> _TASK TO CARRY OUT_: From the entries that follow, extract each line holding the string "предложений".

> _SUPPLIED RECORDS_:

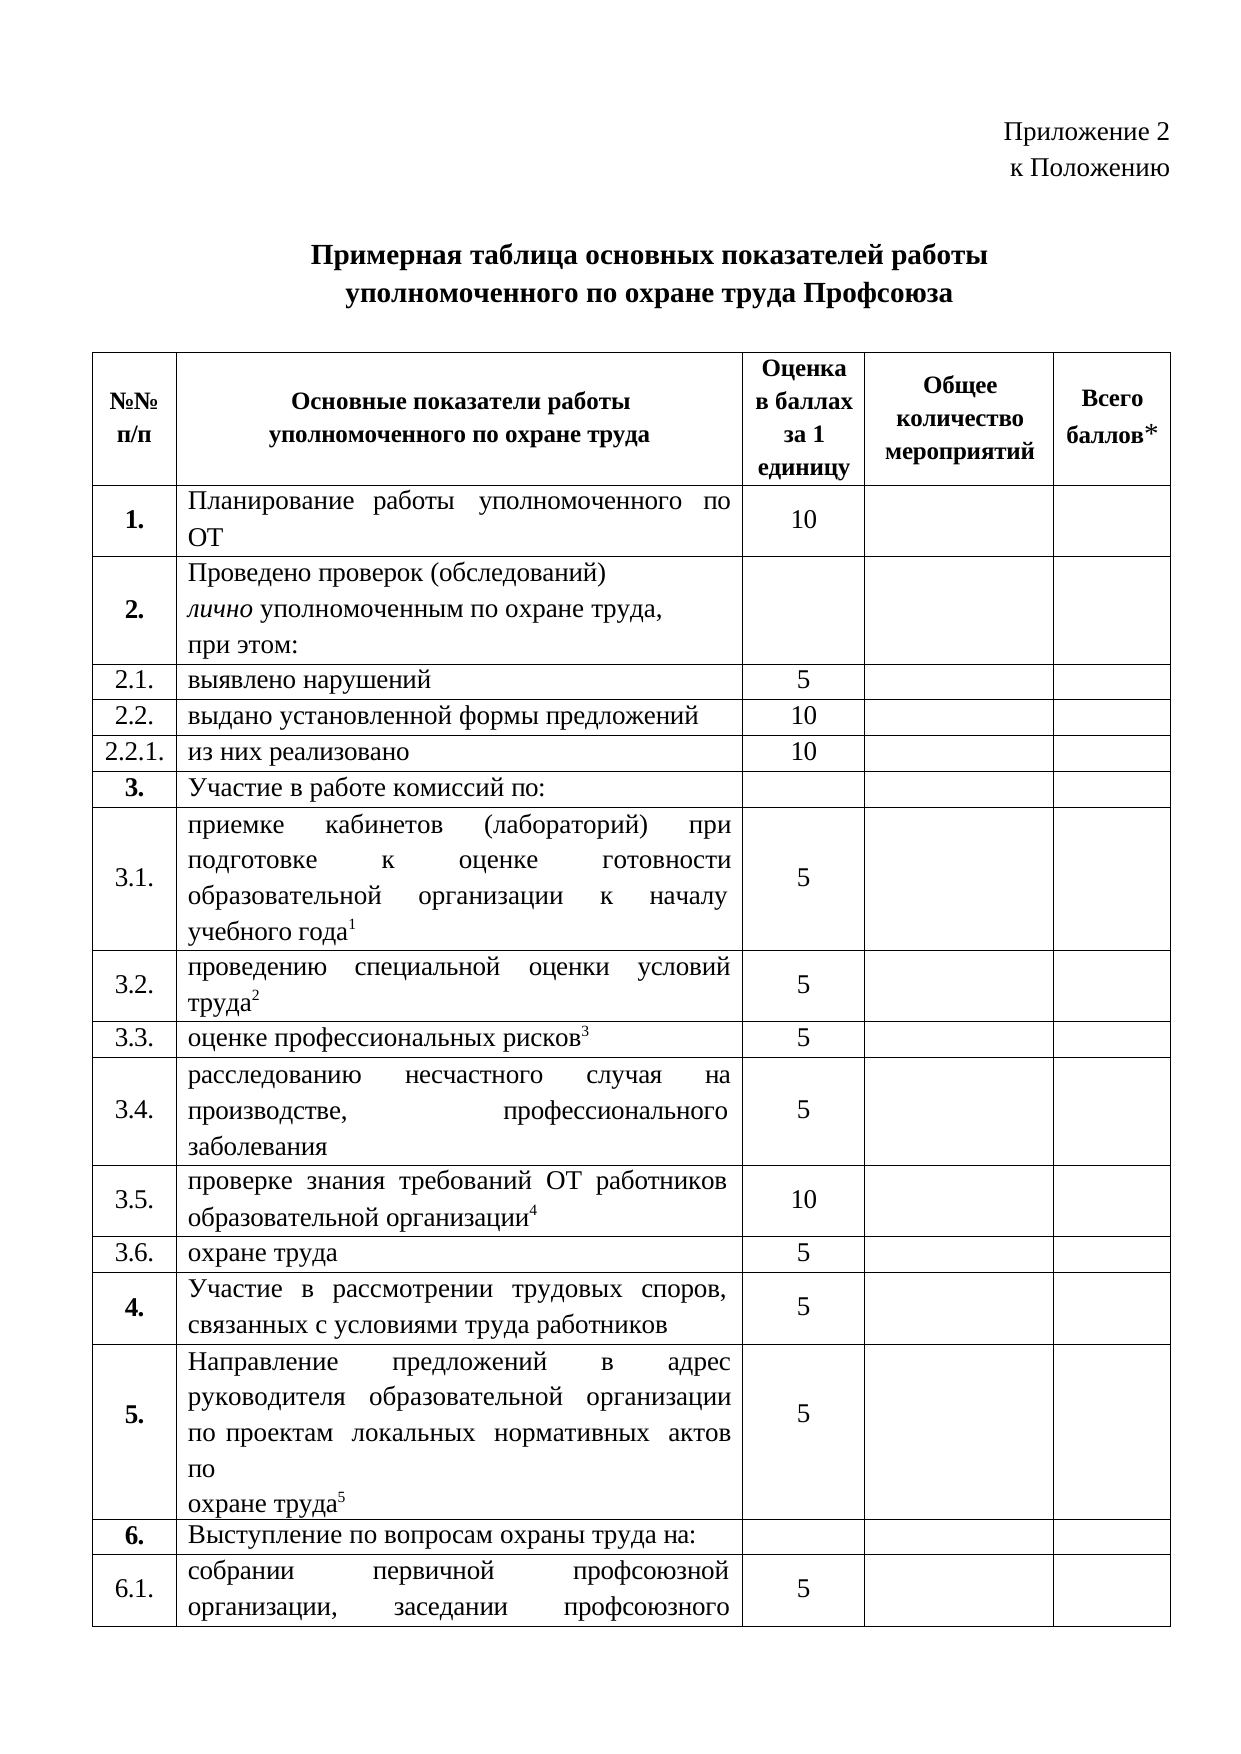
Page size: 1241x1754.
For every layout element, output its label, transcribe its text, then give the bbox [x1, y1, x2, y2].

table_cell выдано установленной формы предложений [177, 700, 742, 735]
table_cell приемке кабинетов (лабораторий) при подготовке к оценке готовности образовательной организации к началу учебного года1 [177, 808, 742, 950]
table_cell [865, 1345, 1053, 1519]
table_cell охране труда [177, 1237, 742, 1272]
table_cell собрании первичной профсоюзной организации, заседании профсоюзного [177, 1555, 742, 1626]
table_header №№ п/п [93, 353, 176, 484]
table_cell выявлено нарушений [177, 665, 742, 699]
table_cell из них реализовано [177, 736, 742, 771]
table_cell 5 [743, 1237, 864, 1272]
table_cell [1054, 1520, 1170, 1554]
table_cell [743, 1520, 864, 1554]
table_cell [865, 1237, 1053, 1272]
table_cell [865, 665, 1053, 699]
table_cell [865, 1058, 1053, 1164]
table_cell [1054, 486, 1170, 556]
table_cell 10 [743, 700, 864, 735]
table_header Общее количество мероприятий [865, 353, 1053, 484]
table_cell [1054, 665, 1170, 699]
table_cell [1054, 951, 1170, 1021]
table_cell 3.1. [93, 808, 176, 950]
table_cell 3.2. [93, 951, 176, 1021]
table_cell [865, 1166, 1053, 1236]
table_cell [1054, 700, 1170, 735]
table_cell [743, 772, 864, 807]
table_cell [865, 486, 1053, 556]
table_cell Участие в рассмотрении трудовых споров, связанных с условиями труда работников [177, 1273, 742, 1343]
table_header Оценка в баллах за 1 единицу [743, 353, 864, 484]
table_cell 2.2. [93, 700, 176, 735]
table_cell Проведено проверок (обследований) лично уполномоченным по охране труда, при этом: [177, 557, 742, 663]
table_cell [1054, 557, 1170, 663]
table_cell 5 [743, 1273, 864, 1343]
table_cell 3. [93, 772, 176, 807]
table_cell [1054, 808, 1170, 950]
table_cell [1054, 1022, 1170, 1057]
table_cell [1054, 1273, 1170, 1343]
table_cell [1054, 1345, 1170, 1519]
table_cell 1. [93, 486, 176, 556]
table_cell 6. [93, 1520, 176, 1554]
table_cell 5 [743, 951, 864, 1021]
table_cell [865, 1273, 1053, 1343]
table_cell 6.1. [93, 1555, 176, 1626]
table_cell [865, 1555, 1053, 1626]
table_cell 3.3. [93, 1022, 176, 1057]
table_cell 5 [743, 665, 864, 699]
subtitle Примерная таблица основных показателей работы уполномоченного по охране труда Профсоюза [311, 237, 1196, 309]
table_cell 2. [93, 557, 176, 663]
table_cell [865, 1022, 1053, 1057]
table_cell Направление предложений в адрес руководителя образовательной организации по проектам локальных нормативных актов по охране труда5 [177, 1345, 742, 1519]
table_cell 4. [93, 1273, 176, 1343]
table_cell 5. [93, 1345, 176, 1519]
table_cell 5 [743, 1345, 864, 1519]
table_cell [1054, 772, 1170, 807]
table_cell 5 [743, 1555, 864, 1626]
table_cell [1054, 1058, 1170, 1164]
table_cell [865, 951, 1053, 1021]
table_cell 10 [743, 486, 864, 556]
table_cell [865, 1520, 1053, 1554]
table_cell расследованию несчастного случая на производстве, профессионального заболевания [177, 1058, 742, 1164]
table_header Всего баллов* [1054, 353, 1170, 484]
table_cell оценке профессиональных рисков3 [177, 1022, 742, 1057]
table_cell 2.1. [93, 665, 176, 699]
table_cell [1054, 1166, 1170, 1236]
table_cell Выступление по вопросам охраны труда на: [177, 1520, 742, 1554]
table_header Основные показатели работы уполномоченного по охране труда [177, 353, 742, 484]
text Приложение 2 к Положению [994, 115, 1170, 182]
table_cell 3.6. [93, 1237, 176, 1272]
table_cell проведению специальной оценки условий труда2 [177, 951, 742, 1021]
table_cell 10 [743, 736, 864, 771]
table_cell [1054, 1237, 1170, 1272]
table_cell 5 [743, 1022, 864, 1057]
table_cell 3.5. [93, 1166, 176, 1236]
table_cell [865, 772, 1053, 807]
table_cell 5 [743, 808, 864, 950]
table_cell [865, 700, 1053, 735]
table_cell [743, 557, 864, 663]
table_cell проверке знания требований ОТ работников образовательной организации4 [177, 1166, 742, 1236]
table_cell 3.4. [93, 1058, 176, 1164]
table_cell Участие в работе комиссий по: [177, 772, 742, 807]
table_cell [865, 736, 1053, 771]
table_cell Планирование работы уполномоченного по ОТ [177, 486, 742, 556]
table_cell [1054, 1555, 1170, 1626]
table_cell 2.2.1. [93, 736, 176, 771]
table_cell 10 [743, 1166, 864, 1236]
table_cell [865, 557, 1053, 663]
table_cell 5 [743, 1058, 864, 1164]
table_cell [1054, 736, 1170, 771]
table_cell [865, 808, 1053, 950]
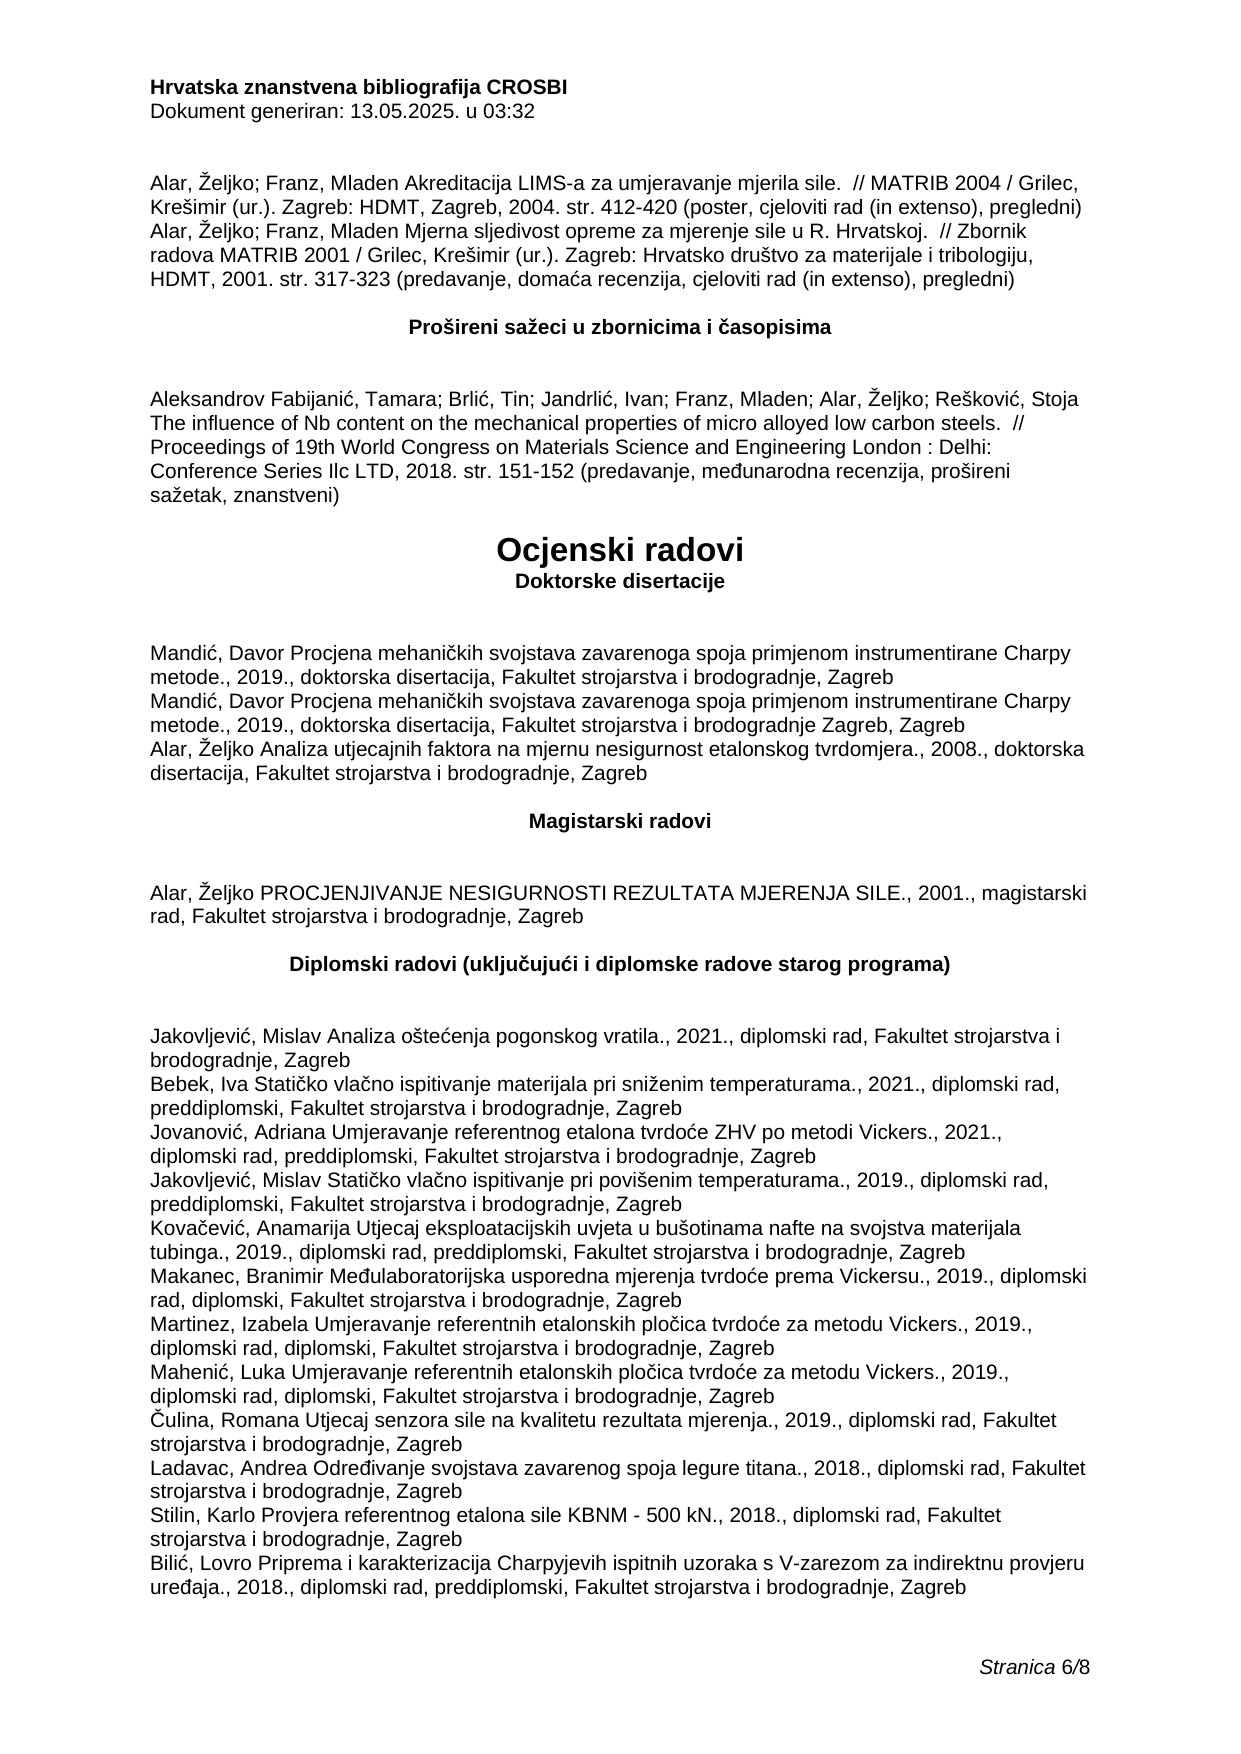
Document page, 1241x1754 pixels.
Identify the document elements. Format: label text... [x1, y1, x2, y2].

text Mahenić, Luka [150, 1359, 1090, 1407]
text Čulina, Romana [150, 1407, 1090, 1455]
subtitle Prošireni sažeci u zbornicima i časopisima [150, 315, 1090, 339]
subtitle Diplomski radovi (uključujući i diplomske radove starog programa) [150, 952, 1090, 976]
subtitle Doktorske disertacije [150, 569, 1090, 593]
subtitle Magistarski radovi [150, 808, 1090, 832]
subtitle Ocjenski radovi [150, 530, 1090, 569]
text Stilin, Karlo [150, 1503, 1090, 1551]
text Makanec, Branimir [150, 1264, 1090, 1312]
text Bilić, Lovro [150, 1551, 1090, 1599]
text Bebek, Iva [150, 1072, 1090, 1120]
text Alar, Željko; Franz, Mladen [150, 171, 1090, 219]
text Mandić, Davor [150, 689, 1090, 737]
text Kovačević, Anamarija [150, 1216, 1090, 1264]
text Alar, Željko; Franz, Mladen [150, 219, 1090, 291]
text Alar, Željko [150, 880, 1090, 928]
text Jakovljević, Mislav [150, 1024, 1090, 1072]
text Mandić, Davor [150, 641, 1090, 689]
text Martinez, Izabela [150, 1312, 1090, 1359]
text Jakovljević, Mislav [150, 1168, 1090, 1216]
text Alar, Željko [150, 737, 1090, 784]
text Jovanović, Adriana [150, 1120, 1090, 1168]
text Aleksandrov Fabijanić, Tamara; Brlić, Tin; Jandrlić, Ivan; Franz, Mladen; Alar, Željko; Rešković, Stoja [150, 387, 1090, 506]
text Ladavac, Andrea [150, 1455, 1090, 1503]
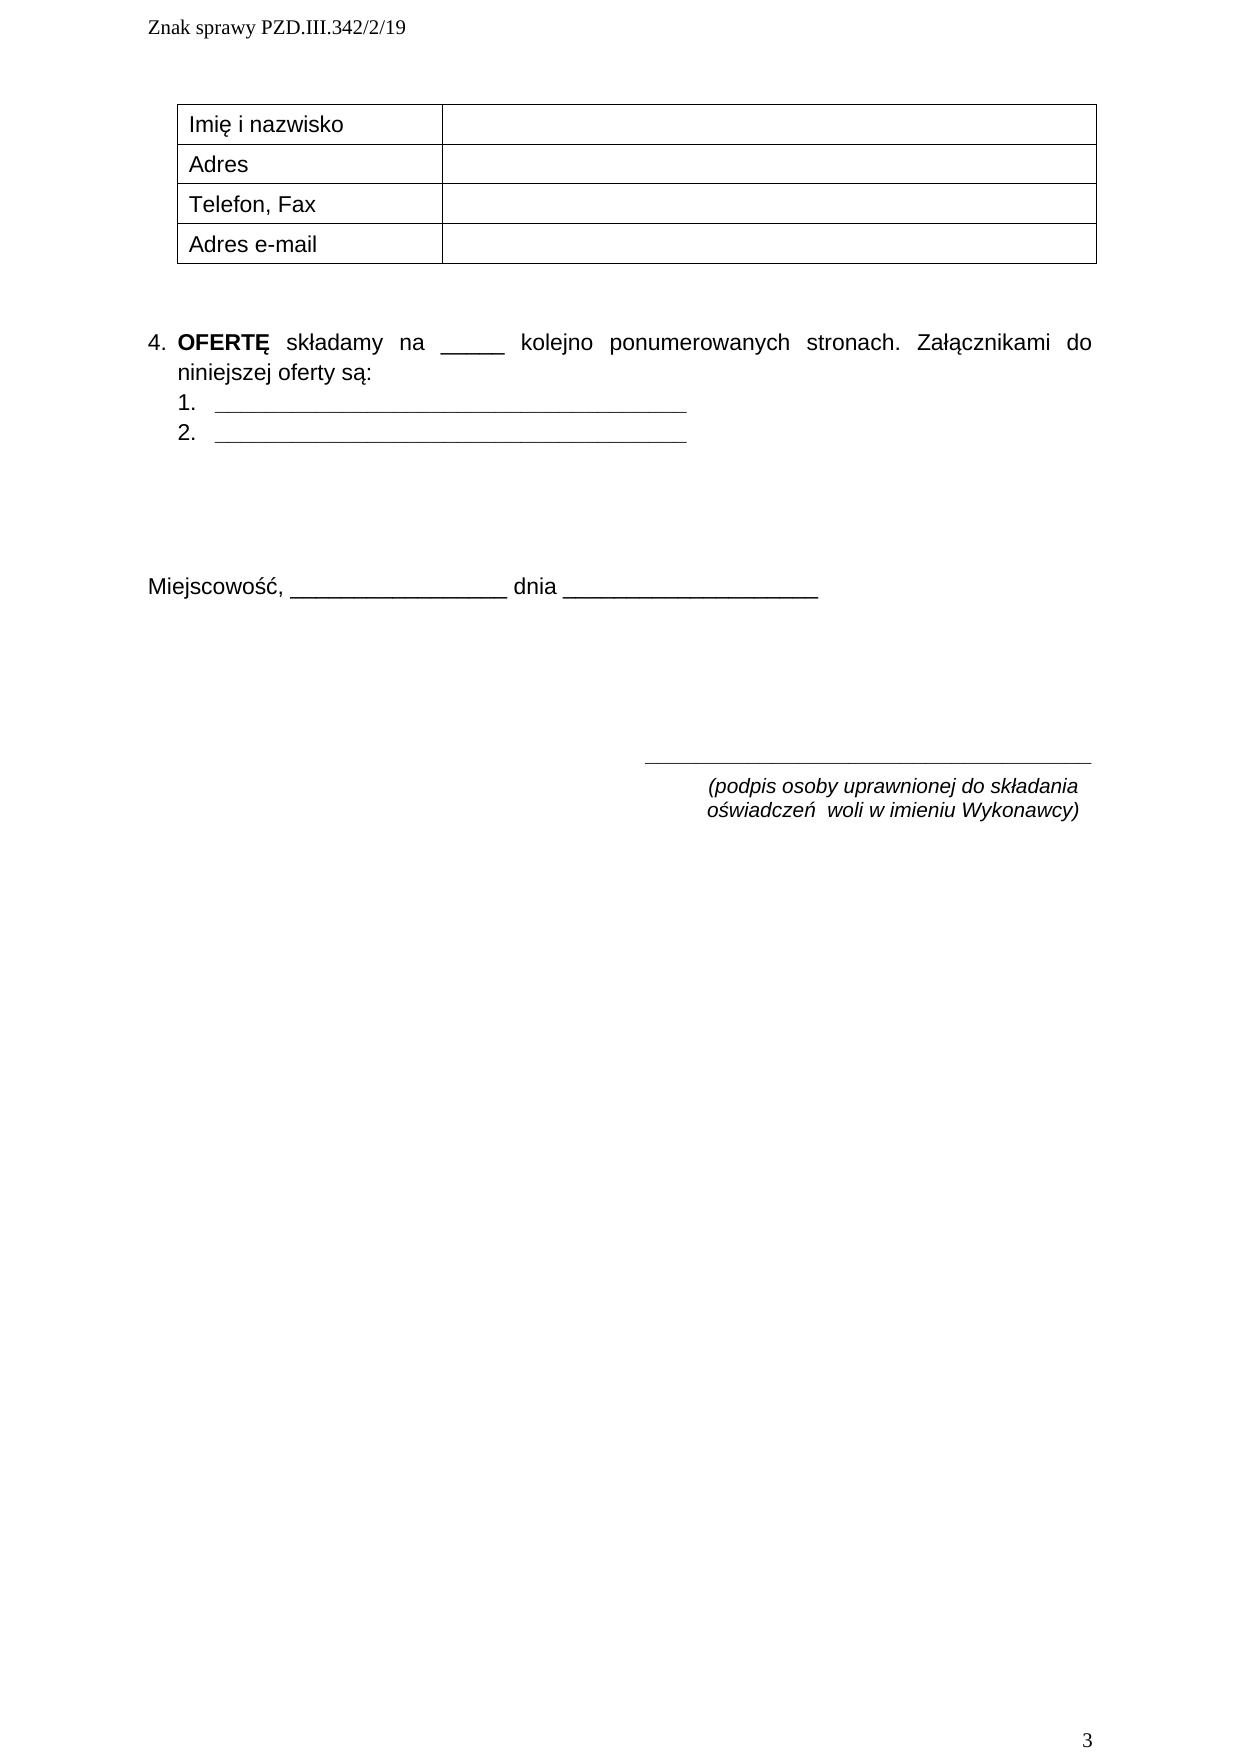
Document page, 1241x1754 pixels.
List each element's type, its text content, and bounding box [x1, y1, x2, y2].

> _ANSWER BOX_:
table_cell выдано установленной формы предложений [177, 700, 742, 735]
table_cell Направление предложений в адрес руководителя образовательной организации по проектам локальных нормативных актов по охране труда5 [177, 1345, 742, 1519]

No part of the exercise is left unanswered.